# Custom request



## wyowoodwrker (Mar 7, 2017)

So I have a question, I've gotten a request from a friend here that I'm having trouble sourcing the material for. He has pretty specific requirements. He wants a Damascus (doesn't matter the pattern) Bowie style blade, full tang....here's the kicker requested width 2.5-3" and a OAL of 12-14" best I've been able to find was 2"x12" Billets.....any suggestions on where I may find what he wants?


----------



## Wildthings (Mar 7, 2017)

I just looked on Alabama Damascus at one billet and it was 3.5" x 14" x .105" So they do have some that big

Alabama Damascus

Reactions: Thank You! 1


----------



## wyowoodwrker (Mar 7, 2017)

Thanks Barry! Now to figure out how I'm going to heat treat it.....


----------



## NeilYeag (Mar 7, 2017)

Maybe her, awsome stuff:

https://nicholsdamascus.com/


----------



## Wildthings (Mar 7, 2017)

wyowoodwrker said:


> Thanks Barry! Now to figure out how I'm going to heat treat it.....

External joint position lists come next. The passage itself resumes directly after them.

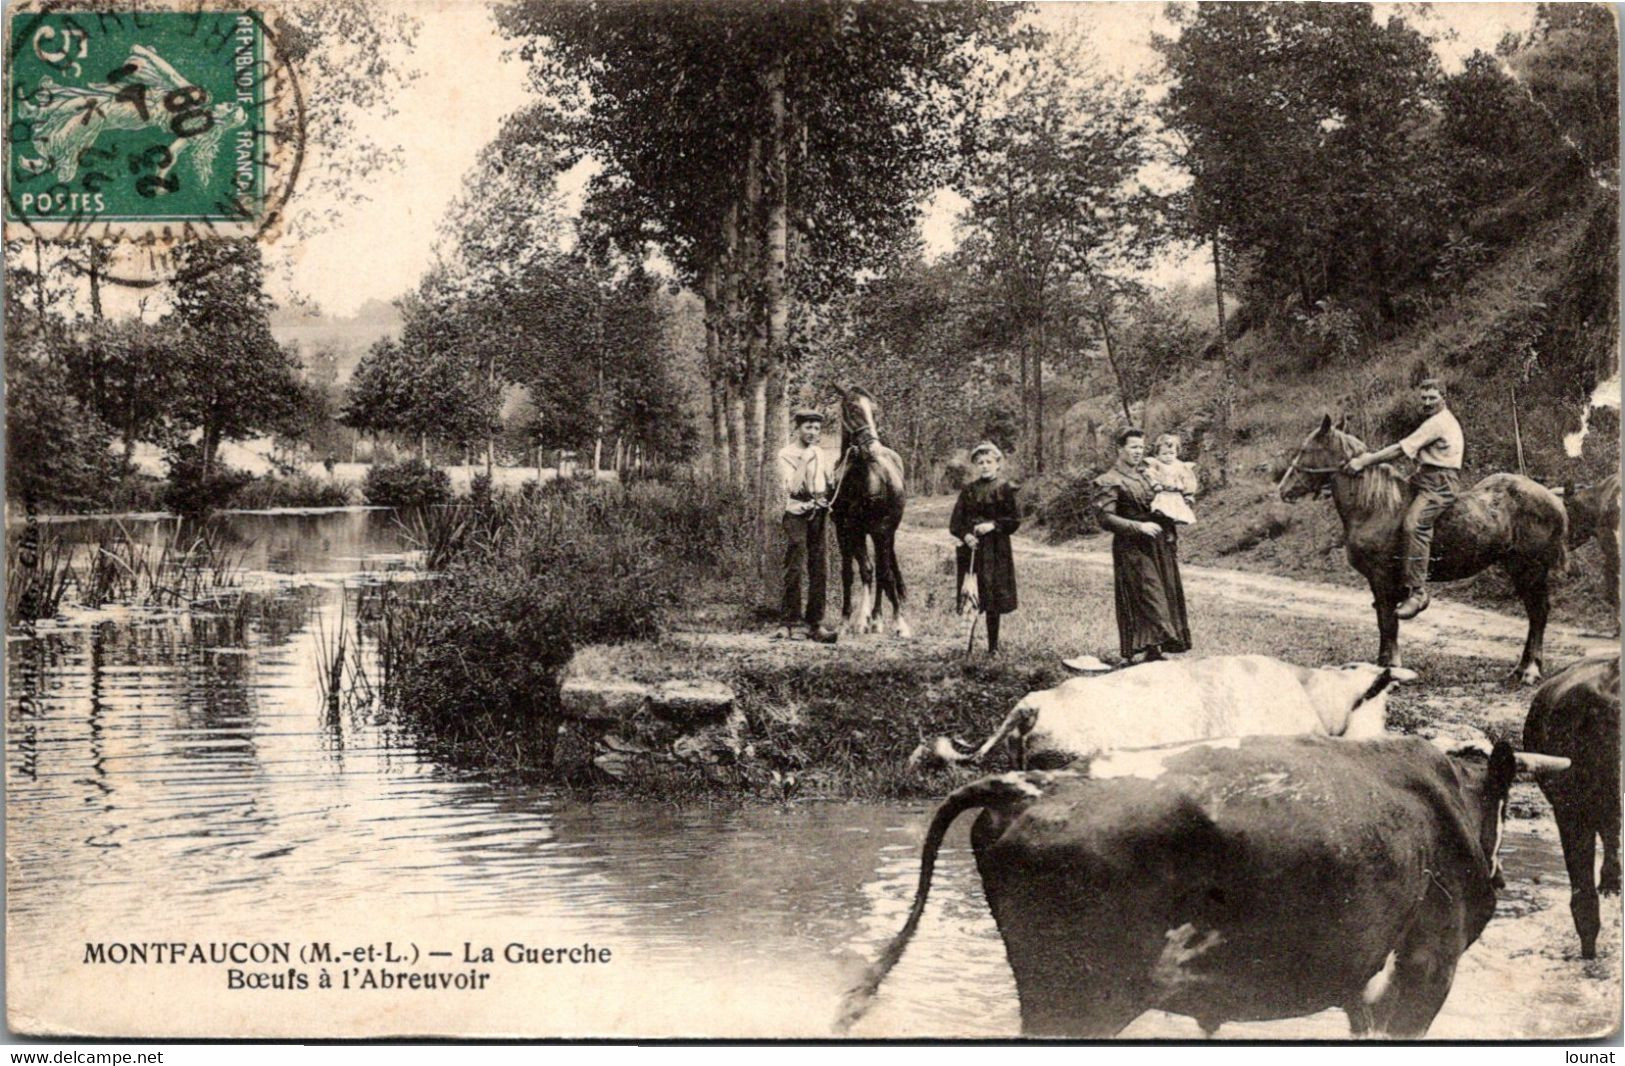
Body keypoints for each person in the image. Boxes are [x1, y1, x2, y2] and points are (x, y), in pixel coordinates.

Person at [1343, 378, 1463, 619]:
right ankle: (1397, 580)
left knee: (1414, 525)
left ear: (1443, 397)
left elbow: (1400, 449)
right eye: (1424, 398)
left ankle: (1418, 593)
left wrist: (1365, 460)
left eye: (1432, 397)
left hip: (1440, 484)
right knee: (1391, 516)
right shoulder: (1433, 421)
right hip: (1424, 478)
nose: (1427, 402)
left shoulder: (1439, 423)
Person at [1091, 427, 1191, 664]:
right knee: (1148, 593)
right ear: (1120, 449)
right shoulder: (1109, 479)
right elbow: (1105, 518)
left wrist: (1174, 519)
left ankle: (1154, 650)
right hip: (1132, 546)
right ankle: (1145, 647)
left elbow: (1164, 503)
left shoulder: (1149, 475)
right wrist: (1139, 527)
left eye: (1141, 447)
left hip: (1157, 543)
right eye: (1133, 447)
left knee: (1164, 592)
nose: (1138, 452)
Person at [950, 441, 1020, 655]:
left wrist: (993, 525)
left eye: (989, 462)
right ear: (975, 466)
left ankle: (993, 647)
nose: (985, 466)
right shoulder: (968, 491)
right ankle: (966, 645)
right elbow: (955, 523)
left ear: (998, 464)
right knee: (971, 595)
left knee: (992, 597)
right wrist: (966, 535)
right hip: (972, 551)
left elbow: (1014, 520)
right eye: (980, 462)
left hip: (996, 550)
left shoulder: (1005, 489)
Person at [776, 409, 836, 641]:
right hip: (796, 513)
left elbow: (826, 482)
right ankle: (788, 622)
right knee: (795, 564)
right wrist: (805, 459)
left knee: (819, 567)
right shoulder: (786, 454)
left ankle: (815, 624)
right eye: (808, 427)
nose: (812, 432)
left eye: (817, 428)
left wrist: (826, 496)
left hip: (818, 513)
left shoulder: (821, 453)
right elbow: (793, 487)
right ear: (797, 428)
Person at [1145, 432, 1199, 526]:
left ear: (1177, 453)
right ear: (1157, 454)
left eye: (1171, 453)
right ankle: (1161, 516)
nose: (1168, 456)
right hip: (1163, 492)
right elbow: (1150, 475)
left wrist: (1188, 494)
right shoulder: (1156, 464)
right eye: (1164, 454)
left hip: (1176, 494)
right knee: (1161, 508)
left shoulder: (1180, 466)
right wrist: (1155, 484)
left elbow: (1188, 480)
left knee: (1177, 510)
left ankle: (1176, 519)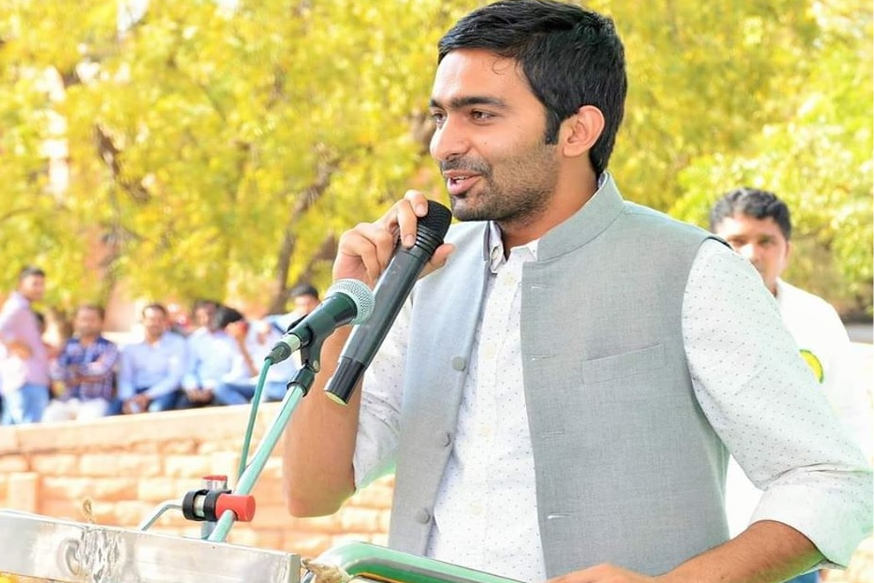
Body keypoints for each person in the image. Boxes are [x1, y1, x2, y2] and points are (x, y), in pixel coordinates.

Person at [282, 2, 872, 582]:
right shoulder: (425, 272)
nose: (444, 144)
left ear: (576, 131)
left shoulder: (693, 271)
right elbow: (312, 491)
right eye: (441, 116)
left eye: (479, 115)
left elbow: (831, 481)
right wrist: (350, 306)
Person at [710, 187, 873, 583]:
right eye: (737, 241)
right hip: (710, 537)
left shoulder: (816, 318)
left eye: (766, 241)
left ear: (787, 251)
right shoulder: (691, 316)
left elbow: (849, 419)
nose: (752, 253)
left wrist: (836, 526)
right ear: (713, 246)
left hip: (791, 534)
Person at [44, 304, 119, 422]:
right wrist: (85, 373)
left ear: (101, 322)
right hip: (67, 400)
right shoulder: (68, 345)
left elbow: (101, 371)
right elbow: (56, 373)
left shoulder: (109, 347)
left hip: (95, 401)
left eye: (92, 320)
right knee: (49, 417)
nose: (87, 324)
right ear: (75, 322)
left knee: (88, 422)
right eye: (83, 319)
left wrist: (72, 372)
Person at [0, 266, 51, 424]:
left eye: (42, 284)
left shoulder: (23, 307)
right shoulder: (17, 306)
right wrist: (16, 347)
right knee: (29, 431)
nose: (39, 289)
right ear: (21, 284)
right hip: (26, 379)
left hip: (26, 379)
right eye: (34, 284)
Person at [116, 303, 187, 414]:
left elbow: (174, 378)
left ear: (166, 322)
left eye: (160, 320)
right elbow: (125, 378)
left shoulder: (177, 343)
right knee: (111, 411)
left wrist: (147, 396)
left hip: (163, 392)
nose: (156, 323)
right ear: (143, 321)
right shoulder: (129, 347)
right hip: (135, 391)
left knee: (155, 410)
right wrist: (128, 399)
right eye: (152, 319)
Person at [178, 302, 236, 408]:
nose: (207, 319)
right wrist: (192, 388)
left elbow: (238, 370)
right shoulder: (194, 340)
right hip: (201, 388)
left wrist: (213, 387)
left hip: (226, 387)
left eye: (210, 314)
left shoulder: (232, 337)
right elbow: (189, 370)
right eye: (201, 317)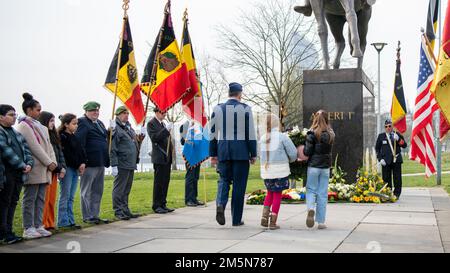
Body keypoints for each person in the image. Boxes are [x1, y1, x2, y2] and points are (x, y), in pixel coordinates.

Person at [209, 82, 257, 226]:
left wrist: (213, 153)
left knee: (224, 179)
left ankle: (221, 204)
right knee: (239, 186)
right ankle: (236, 220)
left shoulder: (218, 109)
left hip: (223, 151)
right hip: (241, 152)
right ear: (240, 94)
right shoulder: (245, 109)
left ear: (229, 93)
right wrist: (253, 153)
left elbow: (212, 134)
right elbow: (251, 133)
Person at [17, 93, 57, 239]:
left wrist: (54, 163)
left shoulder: (40, 126)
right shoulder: (24, 125)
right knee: (30, 198)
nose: (40, 112)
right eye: (37, 110)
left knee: (40, 198)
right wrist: (49, 163)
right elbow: (34, 147)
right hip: (35, 167)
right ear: (29, 110)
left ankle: (38, 225)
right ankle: (28, 227)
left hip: (45, 168)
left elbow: (49, 146)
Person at [0, 104, 33, 244]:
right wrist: (22, 165)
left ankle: (9, 231)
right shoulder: (1, 132)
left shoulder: (16, 133)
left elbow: (27, 150)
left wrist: (29, 163)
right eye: (10, 114)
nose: (14, 117)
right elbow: (6, 151)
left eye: (14, 114)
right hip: (7, 173)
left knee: (13, 202)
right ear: (1, 117)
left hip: (19, 174)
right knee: (4, 203)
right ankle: (3, 233)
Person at [259, 114, 298, 230]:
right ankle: (273, 221)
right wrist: (291, 160)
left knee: (269, 193)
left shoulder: (262, 138)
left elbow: (259, 155)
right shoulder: (283, 137)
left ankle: (264, 217)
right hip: (280, 171)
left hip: (267, 172)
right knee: (277, 194)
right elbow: (293, 153)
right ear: (278, 124)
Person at [75, 101, 110, 225]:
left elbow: (103, 138)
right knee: (87, 191)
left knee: (97, 191)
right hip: (89, 162)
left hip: (100, 161)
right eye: (92, 111)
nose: (95, 112)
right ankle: (87, 216)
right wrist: (82, 161)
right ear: (86, 111)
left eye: (97, 110)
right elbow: (80, 143)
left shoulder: (99, 123)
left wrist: (110, 131)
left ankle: (95, 214)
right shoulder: (82, 122)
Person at [110, 106, 145, 220]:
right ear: (118, 115)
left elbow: (134, 143)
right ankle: (118, 211)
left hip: (130, 162)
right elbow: (112, 148)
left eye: (127, 113)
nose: (126, 115)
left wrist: (140, 138)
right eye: (123, 113)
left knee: (126, 189)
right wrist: (114, 164)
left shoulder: (128, 127)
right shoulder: (115, 128)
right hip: (122, 162)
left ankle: (125, 210)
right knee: (119, 189)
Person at [304, 110, 335, 230]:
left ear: (315, 119)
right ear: (327, 119)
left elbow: (307, 152)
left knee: (311, 190)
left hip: (313, 166)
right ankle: (321, 222)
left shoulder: (311, 133)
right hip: (325, 167)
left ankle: (311, 208)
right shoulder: (331, 134)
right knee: (322, 194)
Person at [38, 111, 66, 230]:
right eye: (50, 121)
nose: (52, 123)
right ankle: (43, 222)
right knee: (45, 198)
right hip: (46, 170)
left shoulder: (54, 135)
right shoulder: (42, 135)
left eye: (53, 121)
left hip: (55, 170)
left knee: (51, 199)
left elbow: (59, 153)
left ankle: (50, 222)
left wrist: (62, 167)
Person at [57, 113, 85, 229]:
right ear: (66, 124)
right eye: (74, 123)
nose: (76, 126)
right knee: (65, 195)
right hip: (68, 168)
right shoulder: (62, 137)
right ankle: (63, 220)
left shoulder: (74, 136)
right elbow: (67, 154)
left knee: (71, 196)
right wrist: (78, 164)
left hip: (76, 168)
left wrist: (83, 162)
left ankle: (70, 219)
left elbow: (81, 151)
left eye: (77, 123)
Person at [147, 107, 175, 214]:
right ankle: (157, 205)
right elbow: (155, 138)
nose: (165, 114)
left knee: (165, 182)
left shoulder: (163, 124)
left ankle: (163, 203)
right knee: (158, 182)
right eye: (163, 112)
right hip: (159, 157)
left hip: (166, 157)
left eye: (165, 111)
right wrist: (166, 130)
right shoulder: (151, 124)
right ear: (156, 112)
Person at [375, 119, 407, 199]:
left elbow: (404, 145)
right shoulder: (381, 136)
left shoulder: (397, 134)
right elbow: (377, 149)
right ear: (384, 127)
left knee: (397, 178)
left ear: (392, 126)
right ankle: (387, 193)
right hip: (385, 161)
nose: (388, 128)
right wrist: (380, 159)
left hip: (396, 160)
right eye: (386, 126)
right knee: (386, 178)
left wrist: (398, 139)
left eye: (389, 126)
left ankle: (396, 194)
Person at [180, 120, 205, 207]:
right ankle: (188, 199)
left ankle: (194, 198)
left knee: (195, 177)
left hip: (197, 155)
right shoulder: (185, 125)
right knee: (190, 177)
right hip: (189, 155)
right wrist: (190, 141)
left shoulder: (199, 127)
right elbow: (182, 141)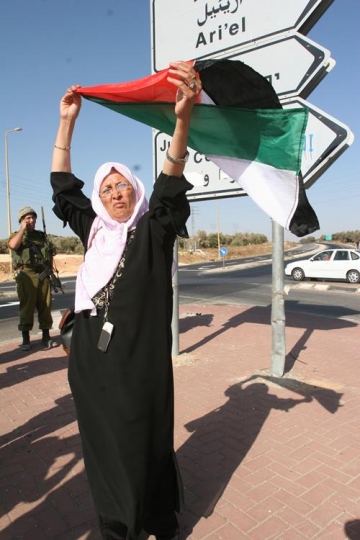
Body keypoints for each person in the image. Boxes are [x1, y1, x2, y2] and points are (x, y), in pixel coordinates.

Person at [50, 61, 201, 540]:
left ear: (135, 192)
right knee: (101, 442)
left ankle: (157, 517)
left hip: (140, 361)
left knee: (144, 437)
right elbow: (61, 187)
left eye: (123, 186)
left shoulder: (153, 229)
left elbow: (170, 184)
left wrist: (182, 121)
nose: (116, 193)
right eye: (107, 188)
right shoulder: (93, 229)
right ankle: (115, 524)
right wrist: (67, 122)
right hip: (92, 359)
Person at [8, 207, 58, 351]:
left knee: (45, 305)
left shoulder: (41, 236)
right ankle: (25, 339)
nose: (32, 221)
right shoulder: (17, 235)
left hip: (42, 272)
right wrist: (22, 230)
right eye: (28, 218)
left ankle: (46, 337)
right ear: (21, 220)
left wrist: (49, 270)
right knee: (27, 305)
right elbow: (13, 245)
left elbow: (50, 253)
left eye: (33, 218)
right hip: (26, 273)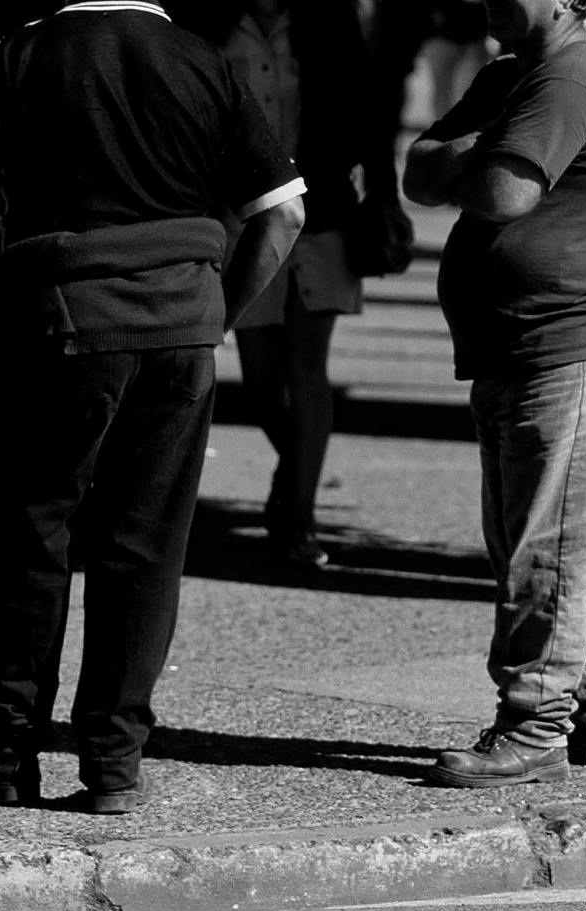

2 MAPP torches and peanut oil!!


----------



## wyowoodwrker (Mar 7, 2017)

Wildthings said:


> 2 MAPP torches and peanut oil!!



Thought about that, wasn't sure if I can maintain the temp on such a large blade with torches.....don't want to screw up an expensive blade


----------



## Wildthings (Mar 7, 2017)

friend of mine does it like that. You can always send it out for heat treating


----------